Work instruction |
Only the lines holding the string "Input" are needed; copy each of them from the data.

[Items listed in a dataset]
▶
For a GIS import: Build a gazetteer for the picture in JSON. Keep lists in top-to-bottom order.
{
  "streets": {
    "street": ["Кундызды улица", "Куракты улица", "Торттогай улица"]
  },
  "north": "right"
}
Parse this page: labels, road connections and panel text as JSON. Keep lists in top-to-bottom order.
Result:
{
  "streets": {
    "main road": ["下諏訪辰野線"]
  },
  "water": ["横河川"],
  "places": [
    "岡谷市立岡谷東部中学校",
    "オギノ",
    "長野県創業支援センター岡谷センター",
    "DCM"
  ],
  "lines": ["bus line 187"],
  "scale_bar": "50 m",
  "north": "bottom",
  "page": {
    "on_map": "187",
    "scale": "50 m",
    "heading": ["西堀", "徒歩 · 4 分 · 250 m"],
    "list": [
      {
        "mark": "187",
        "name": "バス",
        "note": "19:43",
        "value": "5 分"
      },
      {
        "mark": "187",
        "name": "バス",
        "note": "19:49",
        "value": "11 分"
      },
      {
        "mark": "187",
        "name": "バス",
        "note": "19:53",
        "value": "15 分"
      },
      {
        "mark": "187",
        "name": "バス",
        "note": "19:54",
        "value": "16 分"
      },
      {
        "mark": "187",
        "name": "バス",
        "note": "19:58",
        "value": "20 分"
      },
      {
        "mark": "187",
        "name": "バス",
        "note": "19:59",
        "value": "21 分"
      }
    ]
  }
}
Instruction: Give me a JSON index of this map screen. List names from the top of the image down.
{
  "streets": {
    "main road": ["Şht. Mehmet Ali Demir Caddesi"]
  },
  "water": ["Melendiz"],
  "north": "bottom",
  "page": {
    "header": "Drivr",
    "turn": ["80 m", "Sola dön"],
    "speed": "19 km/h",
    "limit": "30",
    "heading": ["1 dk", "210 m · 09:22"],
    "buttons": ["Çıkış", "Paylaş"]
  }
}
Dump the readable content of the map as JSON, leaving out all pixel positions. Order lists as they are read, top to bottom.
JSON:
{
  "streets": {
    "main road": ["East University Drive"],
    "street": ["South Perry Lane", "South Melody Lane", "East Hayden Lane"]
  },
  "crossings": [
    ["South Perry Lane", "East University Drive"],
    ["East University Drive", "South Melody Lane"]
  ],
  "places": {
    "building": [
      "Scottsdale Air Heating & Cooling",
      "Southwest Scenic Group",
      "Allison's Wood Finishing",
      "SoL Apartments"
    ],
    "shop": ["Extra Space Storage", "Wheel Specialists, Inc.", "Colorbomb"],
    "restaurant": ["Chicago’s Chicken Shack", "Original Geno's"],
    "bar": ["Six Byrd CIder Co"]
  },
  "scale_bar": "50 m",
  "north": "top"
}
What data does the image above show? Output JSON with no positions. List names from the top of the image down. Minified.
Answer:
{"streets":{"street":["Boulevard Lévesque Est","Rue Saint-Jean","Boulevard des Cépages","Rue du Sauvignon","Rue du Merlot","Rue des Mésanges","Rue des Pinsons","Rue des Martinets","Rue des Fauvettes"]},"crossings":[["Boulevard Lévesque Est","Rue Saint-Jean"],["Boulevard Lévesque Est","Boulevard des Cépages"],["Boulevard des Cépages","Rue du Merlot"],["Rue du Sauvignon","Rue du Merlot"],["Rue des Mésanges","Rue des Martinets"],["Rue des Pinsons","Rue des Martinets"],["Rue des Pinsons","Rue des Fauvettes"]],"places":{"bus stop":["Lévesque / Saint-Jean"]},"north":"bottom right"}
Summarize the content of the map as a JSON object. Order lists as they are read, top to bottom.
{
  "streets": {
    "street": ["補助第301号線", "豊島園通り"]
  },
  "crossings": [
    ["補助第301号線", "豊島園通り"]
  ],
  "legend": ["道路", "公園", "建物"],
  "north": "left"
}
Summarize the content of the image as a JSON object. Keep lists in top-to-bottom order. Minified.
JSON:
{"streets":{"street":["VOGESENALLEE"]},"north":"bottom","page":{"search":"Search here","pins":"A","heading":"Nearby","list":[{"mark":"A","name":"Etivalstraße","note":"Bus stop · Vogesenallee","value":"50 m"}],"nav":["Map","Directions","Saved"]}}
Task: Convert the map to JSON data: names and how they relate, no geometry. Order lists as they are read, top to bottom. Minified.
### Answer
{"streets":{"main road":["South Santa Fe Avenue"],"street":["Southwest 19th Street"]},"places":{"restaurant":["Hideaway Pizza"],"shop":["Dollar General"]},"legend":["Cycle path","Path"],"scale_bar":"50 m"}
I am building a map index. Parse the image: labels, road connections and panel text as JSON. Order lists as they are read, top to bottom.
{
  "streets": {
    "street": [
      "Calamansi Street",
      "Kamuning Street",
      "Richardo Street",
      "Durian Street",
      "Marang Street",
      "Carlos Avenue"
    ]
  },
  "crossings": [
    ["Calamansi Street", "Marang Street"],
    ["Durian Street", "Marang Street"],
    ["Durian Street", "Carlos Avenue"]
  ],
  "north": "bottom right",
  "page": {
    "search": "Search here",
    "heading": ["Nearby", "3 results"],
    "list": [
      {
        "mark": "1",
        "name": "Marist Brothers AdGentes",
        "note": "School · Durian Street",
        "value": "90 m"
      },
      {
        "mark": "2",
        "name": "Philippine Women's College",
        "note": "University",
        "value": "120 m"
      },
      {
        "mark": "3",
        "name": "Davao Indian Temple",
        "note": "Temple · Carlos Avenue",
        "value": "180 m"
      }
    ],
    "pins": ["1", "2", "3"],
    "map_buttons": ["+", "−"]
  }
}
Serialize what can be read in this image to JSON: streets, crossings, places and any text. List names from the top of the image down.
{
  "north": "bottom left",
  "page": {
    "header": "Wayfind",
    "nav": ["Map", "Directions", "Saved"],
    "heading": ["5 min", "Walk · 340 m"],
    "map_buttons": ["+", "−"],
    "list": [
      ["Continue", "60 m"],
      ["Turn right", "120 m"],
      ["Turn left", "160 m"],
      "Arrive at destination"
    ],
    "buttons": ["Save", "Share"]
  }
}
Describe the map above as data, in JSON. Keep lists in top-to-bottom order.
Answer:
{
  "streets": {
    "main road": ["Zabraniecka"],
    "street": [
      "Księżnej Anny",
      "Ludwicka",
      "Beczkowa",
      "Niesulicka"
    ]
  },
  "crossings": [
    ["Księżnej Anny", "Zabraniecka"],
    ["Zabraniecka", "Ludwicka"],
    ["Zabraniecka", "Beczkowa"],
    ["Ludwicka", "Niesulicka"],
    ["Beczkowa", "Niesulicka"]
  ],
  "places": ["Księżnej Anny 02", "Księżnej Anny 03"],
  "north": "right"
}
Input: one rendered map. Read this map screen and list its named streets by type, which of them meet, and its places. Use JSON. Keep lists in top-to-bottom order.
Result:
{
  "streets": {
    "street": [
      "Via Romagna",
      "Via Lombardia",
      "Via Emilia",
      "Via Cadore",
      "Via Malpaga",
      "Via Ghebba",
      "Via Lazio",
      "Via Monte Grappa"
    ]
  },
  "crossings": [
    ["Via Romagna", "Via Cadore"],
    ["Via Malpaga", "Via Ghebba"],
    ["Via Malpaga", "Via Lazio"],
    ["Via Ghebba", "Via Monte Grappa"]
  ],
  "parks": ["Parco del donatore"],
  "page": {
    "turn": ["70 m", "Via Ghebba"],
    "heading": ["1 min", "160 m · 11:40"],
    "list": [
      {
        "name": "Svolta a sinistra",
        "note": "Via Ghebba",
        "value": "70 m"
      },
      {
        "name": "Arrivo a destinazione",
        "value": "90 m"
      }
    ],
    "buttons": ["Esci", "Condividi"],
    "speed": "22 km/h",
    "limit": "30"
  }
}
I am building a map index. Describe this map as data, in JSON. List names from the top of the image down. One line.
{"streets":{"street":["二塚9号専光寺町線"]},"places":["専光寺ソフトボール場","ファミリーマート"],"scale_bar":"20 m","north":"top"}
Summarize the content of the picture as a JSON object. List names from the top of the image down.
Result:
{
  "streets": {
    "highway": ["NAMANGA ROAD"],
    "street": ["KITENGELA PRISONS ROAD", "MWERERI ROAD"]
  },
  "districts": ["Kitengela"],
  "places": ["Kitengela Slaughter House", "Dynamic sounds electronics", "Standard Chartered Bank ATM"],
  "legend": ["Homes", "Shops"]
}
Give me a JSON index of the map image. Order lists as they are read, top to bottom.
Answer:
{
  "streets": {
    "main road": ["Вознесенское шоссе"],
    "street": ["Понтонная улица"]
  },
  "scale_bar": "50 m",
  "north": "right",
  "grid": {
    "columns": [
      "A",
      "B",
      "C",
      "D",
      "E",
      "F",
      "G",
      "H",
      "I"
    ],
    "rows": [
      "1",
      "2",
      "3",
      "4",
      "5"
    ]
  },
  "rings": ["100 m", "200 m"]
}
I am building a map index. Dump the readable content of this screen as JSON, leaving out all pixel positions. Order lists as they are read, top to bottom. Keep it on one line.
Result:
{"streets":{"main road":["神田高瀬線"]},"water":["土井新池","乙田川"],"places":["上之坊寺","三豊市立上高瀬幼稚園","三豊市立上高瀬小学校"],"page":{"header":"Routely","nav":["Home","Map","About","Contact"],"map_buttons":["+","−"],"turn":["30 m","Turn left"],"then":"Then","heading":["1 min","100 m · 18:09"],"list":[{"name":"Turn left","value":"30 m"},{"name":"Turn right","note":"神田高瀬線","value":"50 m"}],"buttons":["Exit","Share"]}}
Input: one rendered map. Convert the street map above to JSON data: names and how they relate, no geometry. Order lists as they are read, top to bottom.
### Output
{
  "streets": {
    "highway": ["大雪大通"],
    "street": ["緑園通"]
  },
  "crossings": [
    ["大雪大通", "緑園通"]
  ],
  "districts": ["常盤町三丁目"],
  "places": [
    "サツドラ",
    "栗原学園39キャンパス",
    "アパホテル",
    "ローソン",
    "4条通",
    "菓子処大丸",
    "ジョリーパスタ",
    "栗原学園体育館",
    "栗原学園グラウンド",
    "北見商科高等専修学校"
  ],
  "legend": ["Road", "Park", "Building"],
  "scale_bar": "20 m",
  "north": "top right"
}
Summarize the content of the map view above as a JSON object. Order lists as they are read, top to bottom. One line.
◀
Answer section |
Input: one rendered map. Read this map screen and list its named streets by type, which of them meet, and its places. Use JSON. Keep lists in top-to-bottom order.
Input: one rendered map. Convert the street map above to JSON data: names and how they relate, no geometry. Order lists as they are read, top to bottom.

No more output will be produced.